## Auszuführende Schritte
1. Wo soll laut dem Redeauszug zur Barrierefreiheit die Stelle der Behindertenbeauftragten künftig angesiedelt sein?
2. Schreiben Sie aus dem Redeauszug zur Barrierefreiheit den Abschnitt von "Dazu bedarf es" bis einschließlich "am gesellschaftlichen Leben." wortgetreu ab.

Kolleginnen und Kollegen, wir wollen die Barriere- und Kommunikationsfreiheit, weil damit Menschen mit und ohne Behinderung gleichermaßen ermöglicht werden kann, am gesamten gesellschaftlichen Leben teilzunehmen; denn es gibt nicht nur Barrieren für Mobilitätseingeschränkte, sondern auch Barrieren bei der Kommunikation für Gehörlose, für Sehbehinderte. Auch die unterschiedlichen Barrieren bei der Kommunikation müssen fallen.
Wir brauchen eine Stärkung der einschlägigen Interessenvertretungen. Wir brauchen eine Stärkung auch der Stellen der Behindertenbeauftragten. Frau Stein leistet eine hervorragende Arbeit, aber wir wollen, dass künftig die Behindertenbeauftragte oder der Behindertenbeauftragte wie der Datenschutzbeauftragte am Landtag angesiedelt ist und damit die Unabhängigkeit von der Staatsregierung dargestellt wird.
Dazu bedarf es auch Änderungen in den einzelnen Gesetzen, die wir auf Länderebene haben. Wir brauchen eine Änderung in der Gemeinde-, Landkreis- und Bezirksordnung, damit im kommunalen Bereich, dort, wo die häufigsten Fälle auftreten, bei Planungen und Vorhaben die Interessen von Menschen mit Behinderungen stärker berücksichtigt werden und damit sie von Anfang an beteiligt werden; denn wenn man die Betroffenen von Anfang an einbezieht und es gleich richtig macht, erspart man sich am Ende eine ganze Menge an Kosten, und es ermöglicht den Betroffenen die Teilhabe am gesellschaftlichen Leben.

## Erfasste Daten
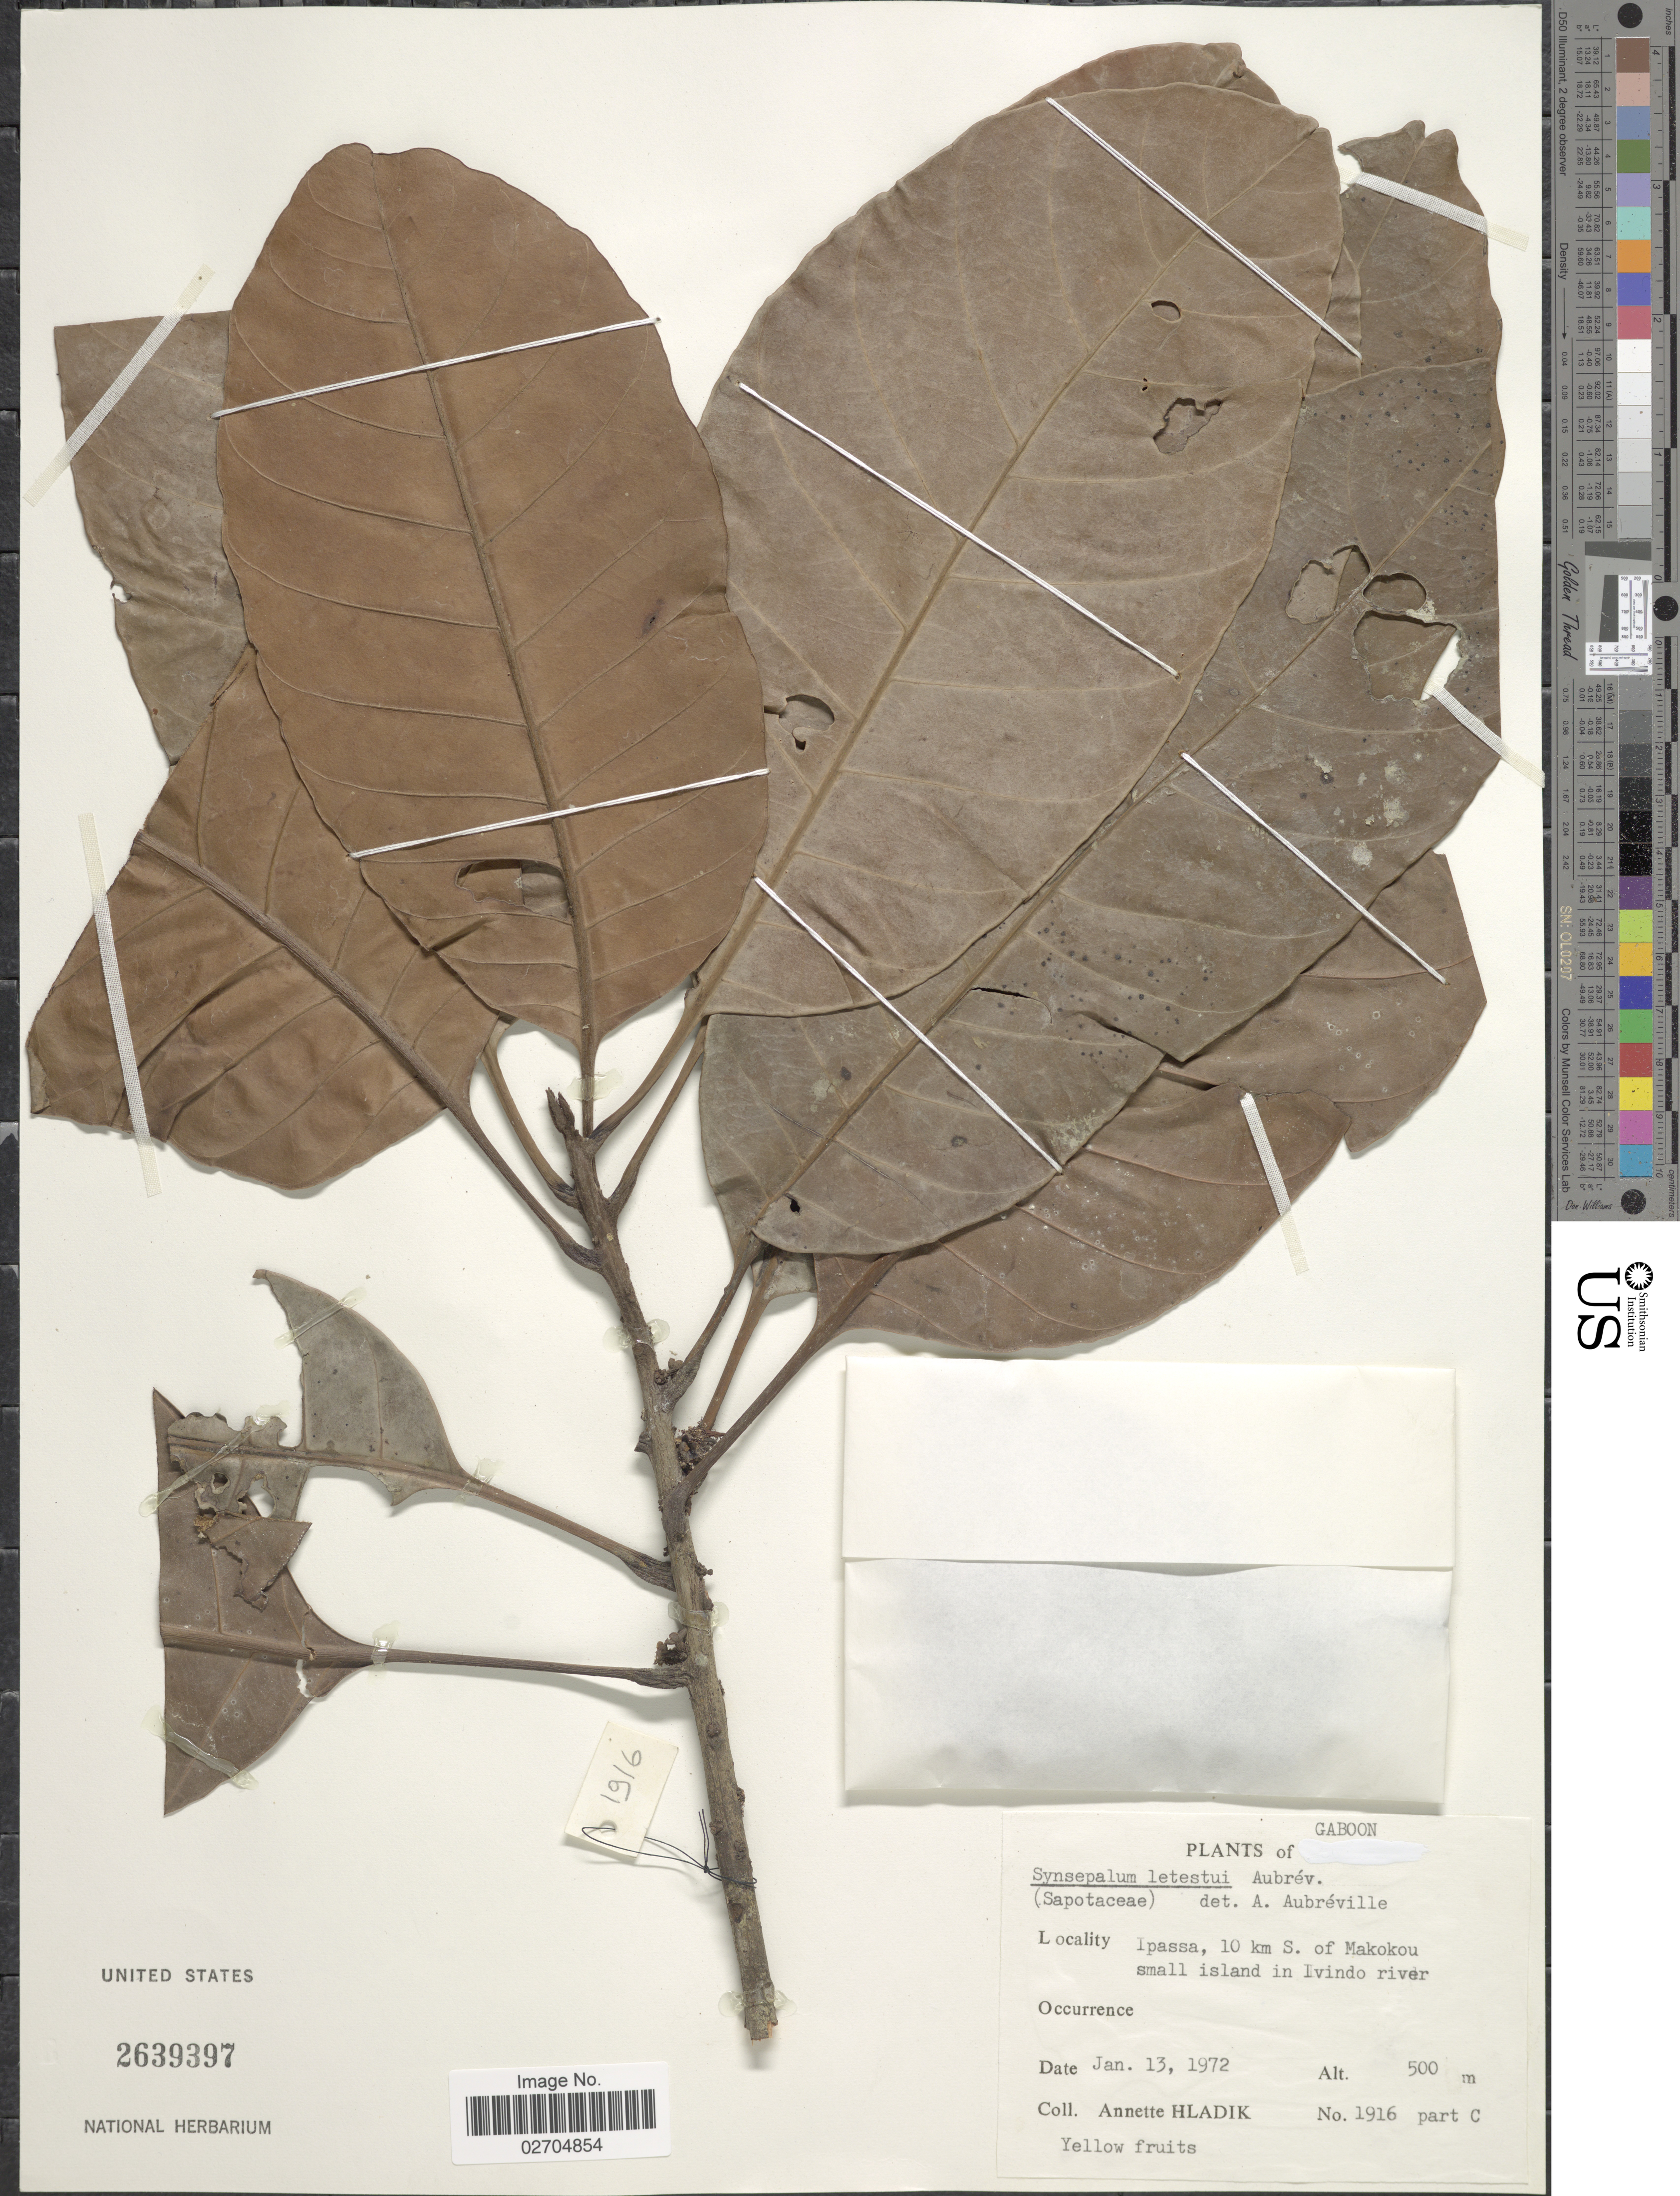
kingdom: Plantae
---
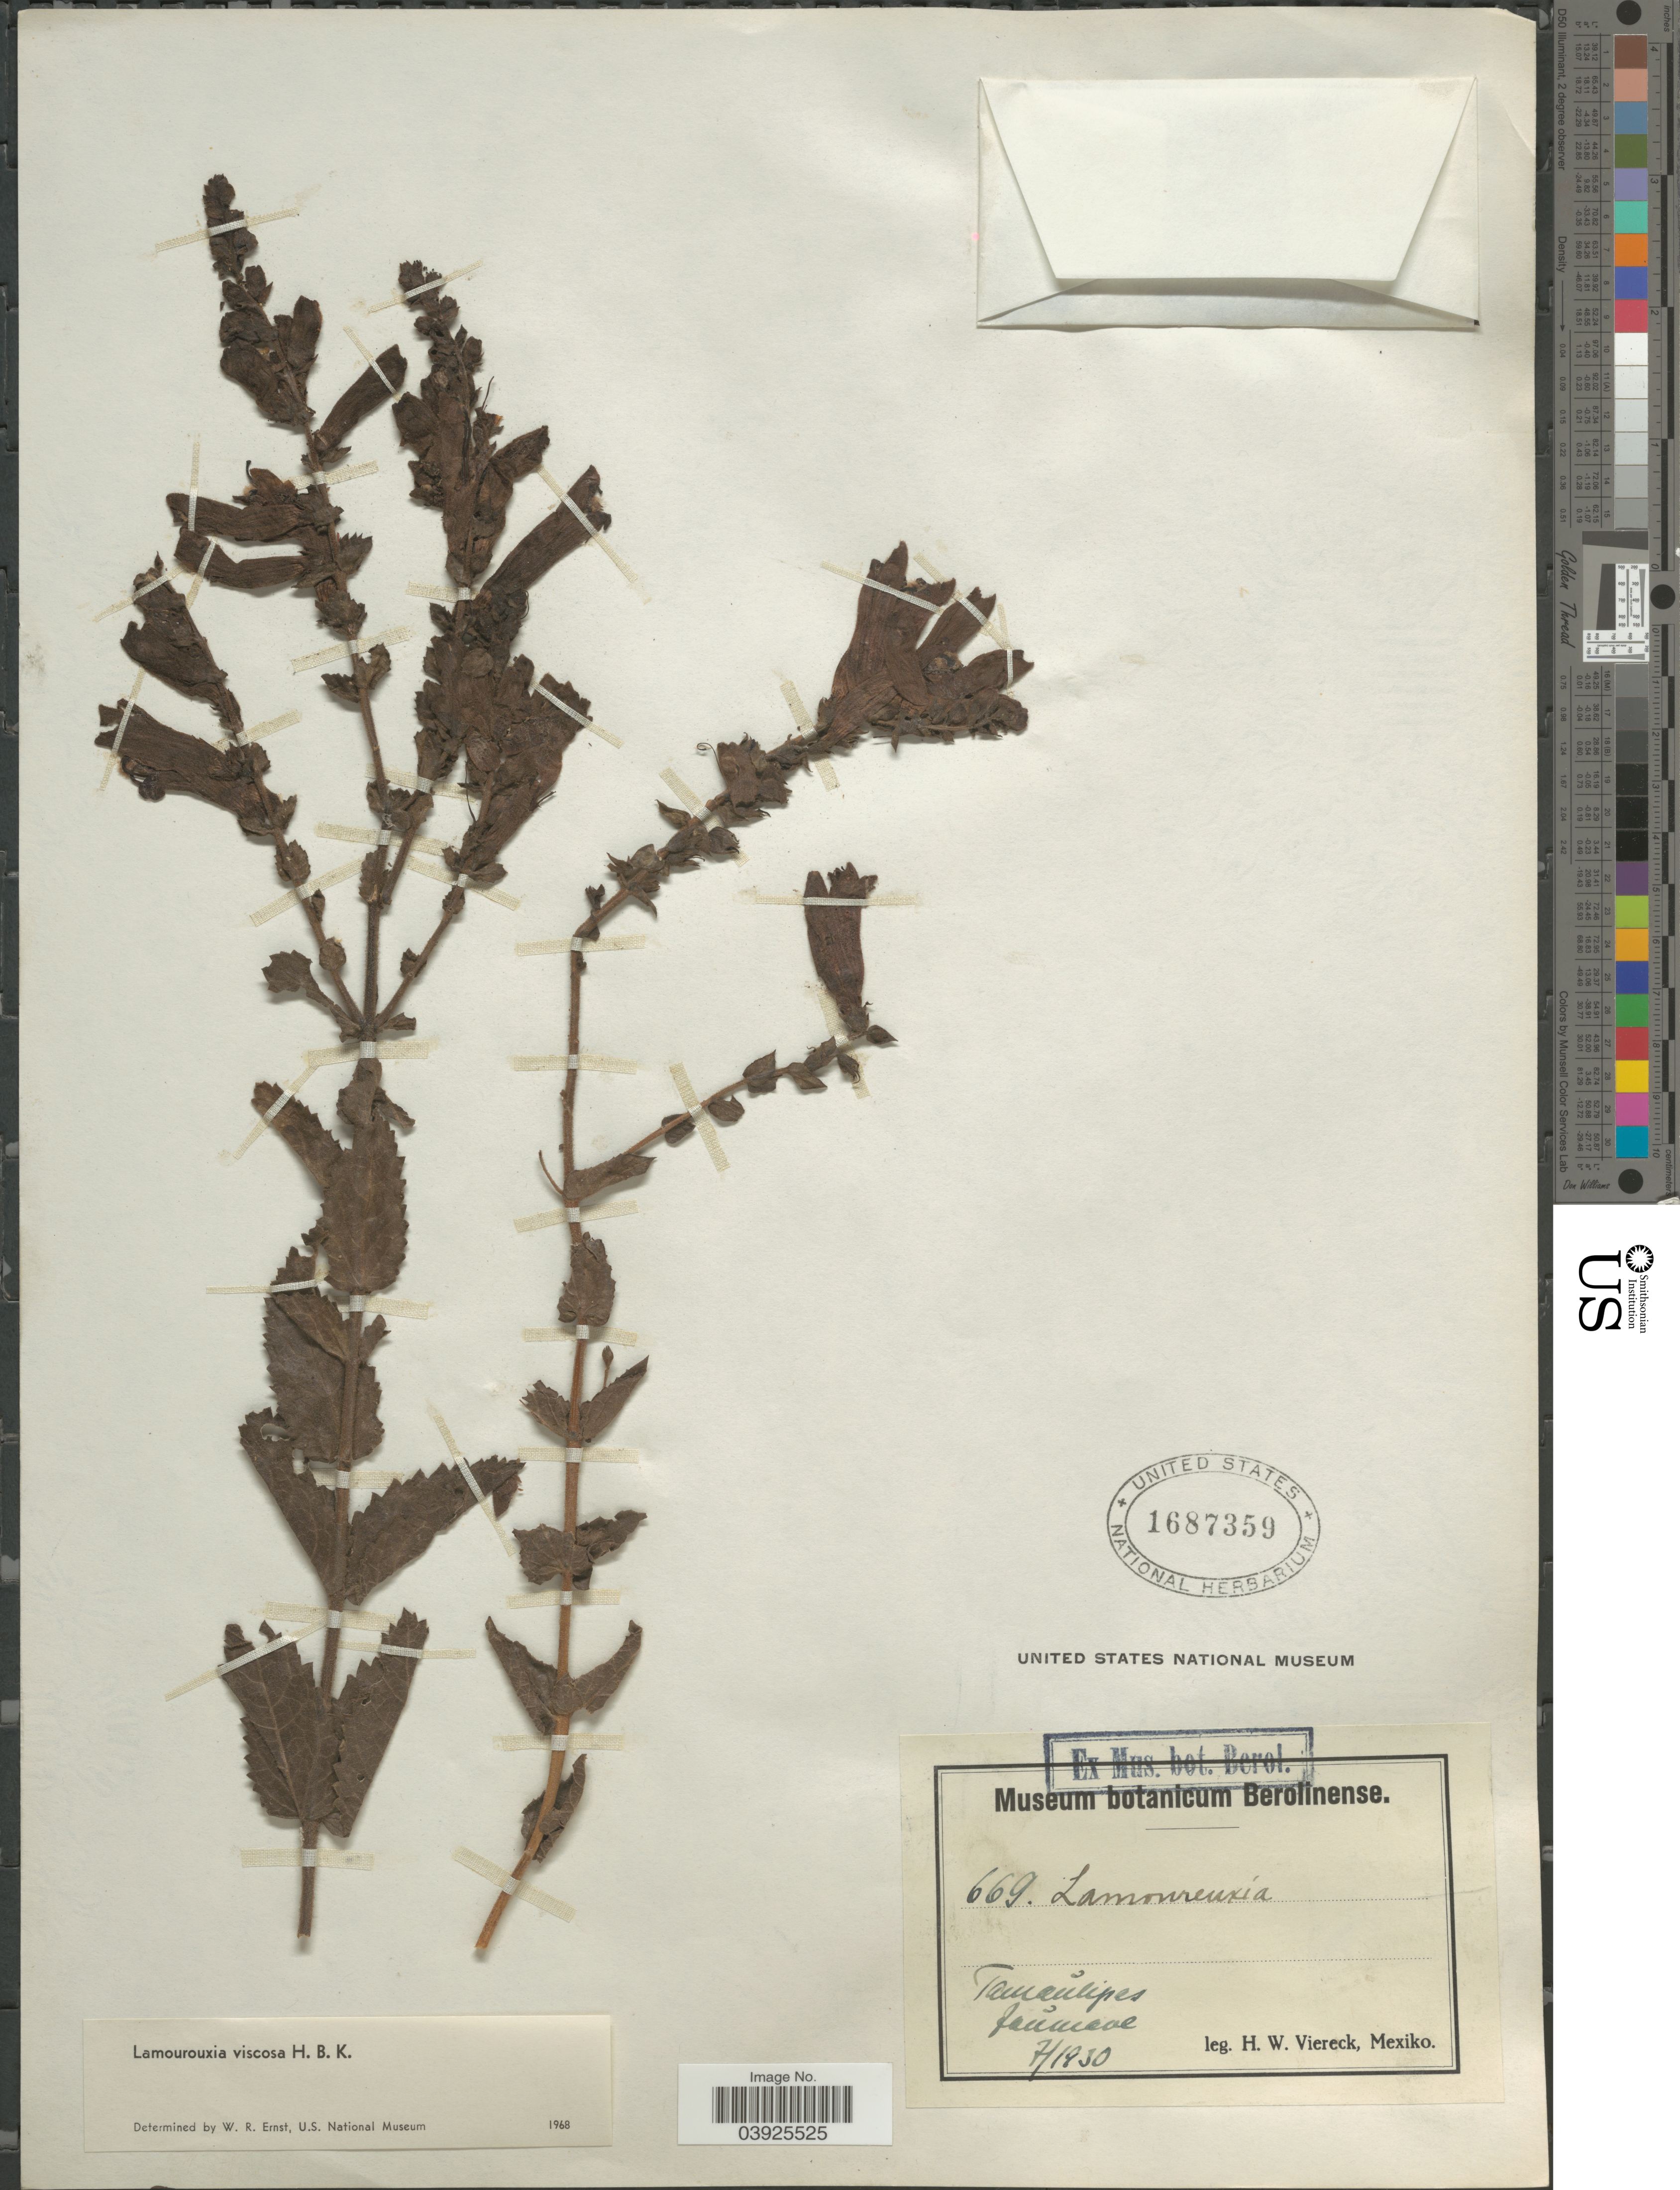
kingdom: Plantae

## Antwortliste
1. Am Landtag, wie der Datenschutzbeauftragte.

2.
Dazu bedarf es auch Änderungen in den einzelnen Gesetzen, die wir auf Länderebene haben. Wir brauchen eine Änderung in der Gemeinde-, Landkreis- und Bezirksordnung, damit im kommunalen Bereich, dort, wo die häufigsten Fälle auftreten, bei Planungen und Vorhaben die Interessen von Menschen mit Behinderungen stärker berücksichtigt werden und damit sie von Anfang an beteiligt werden; denn wenn man die Betroffenen von Anfang an einbezieht und es gleich richtig macht, erspart man sich am Ende eine ganze Menge an Kosten, und es ermöglicht den Betroffenen die Teilhabe am gesellschaftlichen Leben.